O partido RIR manifestou, hoje, em comunicado, aquela que diz ser a sua “profunda discordância” face à decisão anunciada pelo presidente do Governo Regional vender as atuais instalações do Hospital Dr. Nélio Mendonça, “afastando liminarmente qualquer possibilidade de reaproveitamento do edifício para respostas sociais”.
Esta decisão revela, no entender do RIR, “mais uma clara má vontade política e uma preocupante desvalorização das reais necessidades da população idosa madeirense, numa Região onde o envelhecimento é uma realidade crescente e onde as respostas públicas são manifestamente insuficientes”.
Para o partido, coordenado por Liana Reios, o argumento apresentado por Miguel Albuquerque, de que o edifício não foi concebido para respostas sociais e que a sua adaptação implicaria custos excessivos, “não convence nem pode servir de justificação para ignorar uma emergência social instalada”.
“O que se verifica é uma opção política deliberada: vender património público para amortizar custos, em vez de investir em soluções estruturais que respondam às pessoas”, expõe o RIR recordando que já apresentou, em diversas ocasiões, “propostas concretas para a manutenção do Hospital Dr.
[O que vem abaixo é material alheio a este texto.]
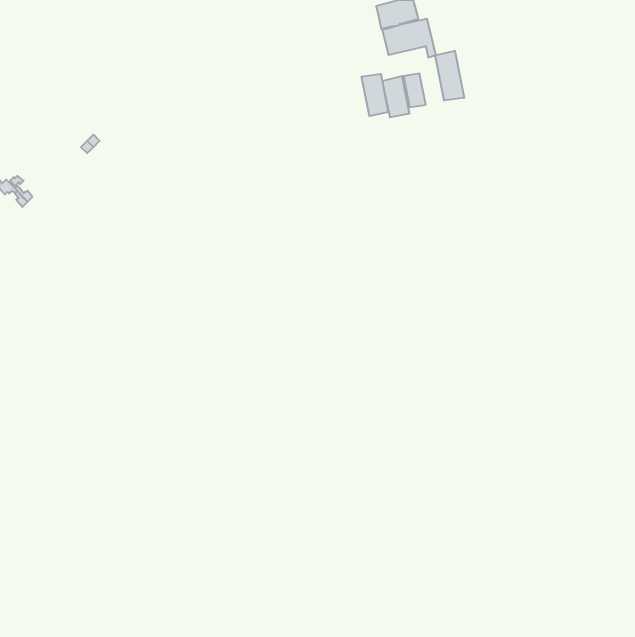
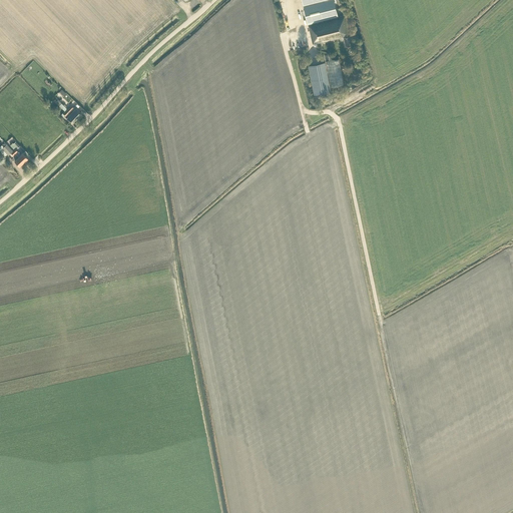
building: [435,51,464,101] -> none
building: [362,74,388,116] -> none

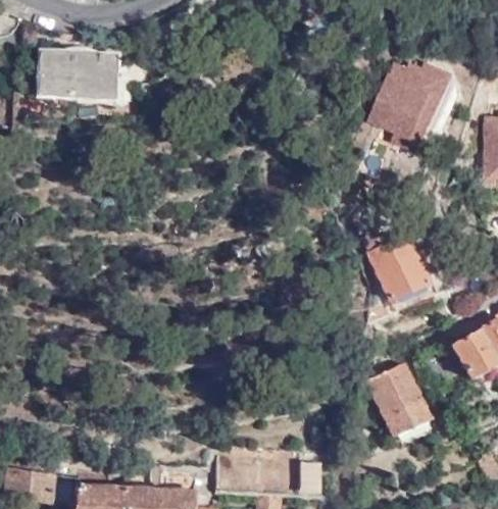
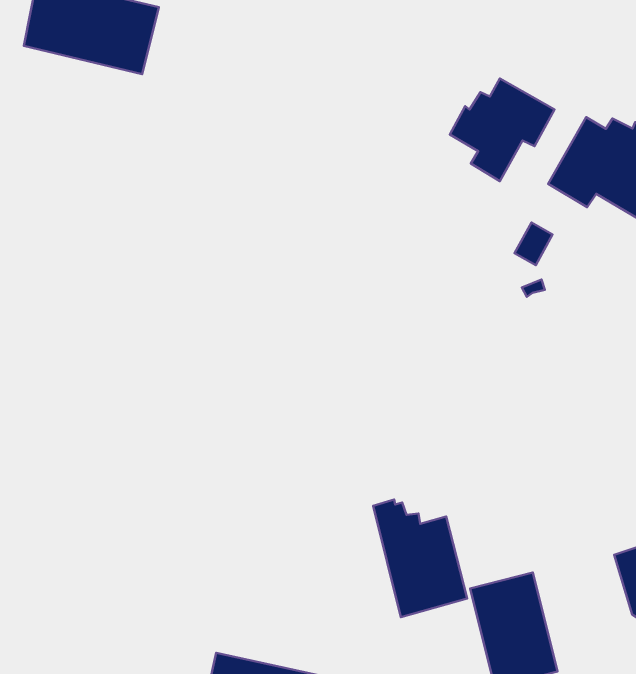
building: none -> [450,78,555,181]
building: [360,231,428,302] -> [373,499,467,617]

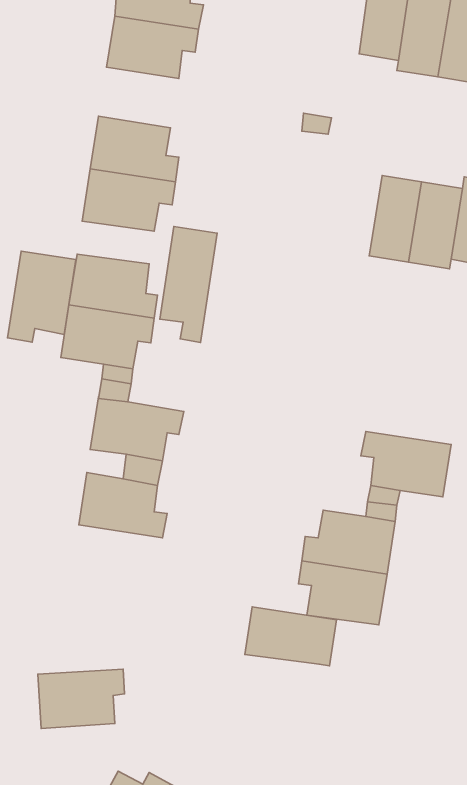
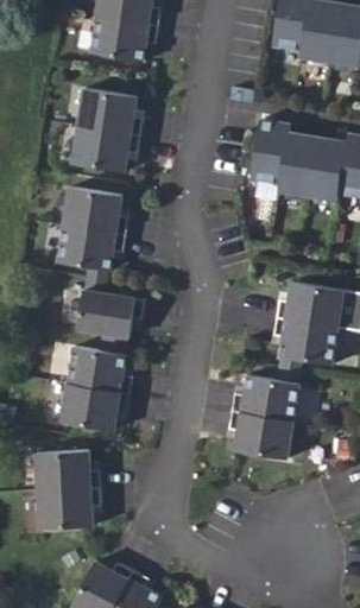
building: none -> [250,119,289,183]
building: [160,226,217,342] -> none
building: [8,251,76,342] -> none
building: none -> [276,281,342,327]
building: none -> [61,385,128,431]
building: [245,607,336,666] -> none
building: none -> [36,452,100,493]

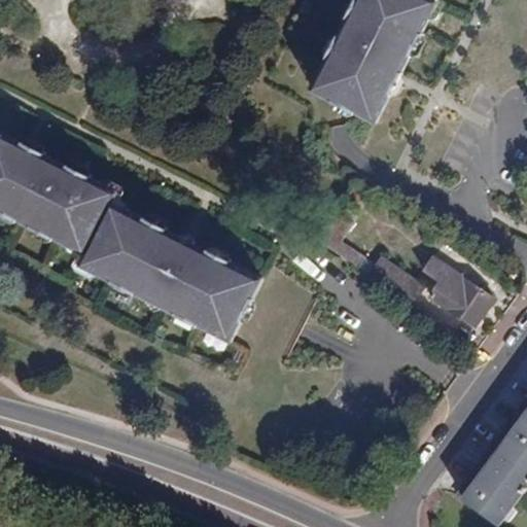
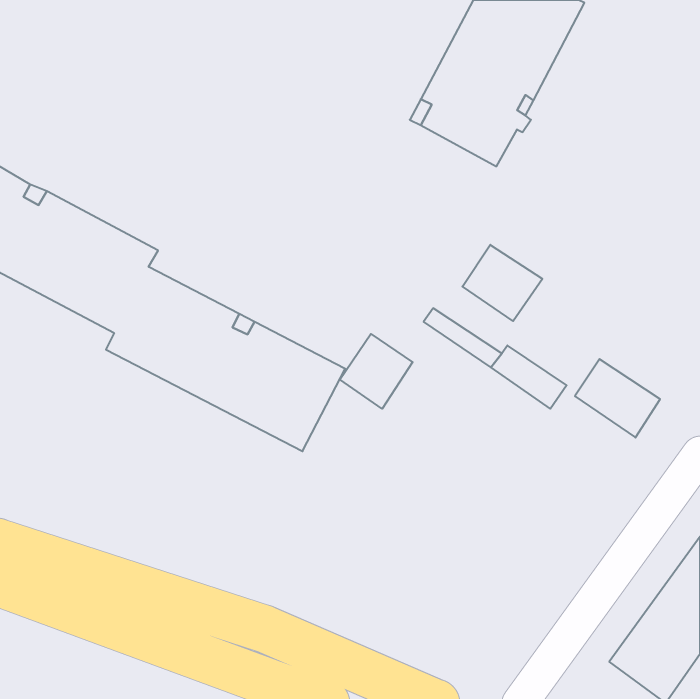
building: none -> [462,245,542,321]
building: none -> [340,334,413,409]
Nélio Mendonça como unidade de retaguarda, nomeadamente como apoio às chamadas altas problemáticas: pessoas clinicamente estáveis, mas sem condições familiares, habitacionais ou sociais para regressar a casa”. “Estas situações continuam a entupir serviços hospitalares e a colocar utentes e profissionais numa permanente situação de risco e indignidade”, entende.
Neste sentido, acredita que transformar parte desta unidade numa resposta pública de transição, apoio continuado e acompanhamento social “não seria um desperdício de recursos, mas sim um investimento humano, social e financeiro, evitando reinternamentos, sobrecarga hospitalar e sofrimento evitável”.
“O que hoje falta na Madeira não são edifícios adaptáveis — falta vontade política, falta planeamento centrado nas pessoas e falta respeito por quem envelheceu a trabalhar e a contribuir para esta Região”, lamenta o RIR, comprometendo-se a lutar por uma Madeira “mais justa, onde as políticas públicas coloquem as pessoas — e em particular os idosos — no centro das decisões, e não os interesses financeiros imediatos ou a propaganda governativa”.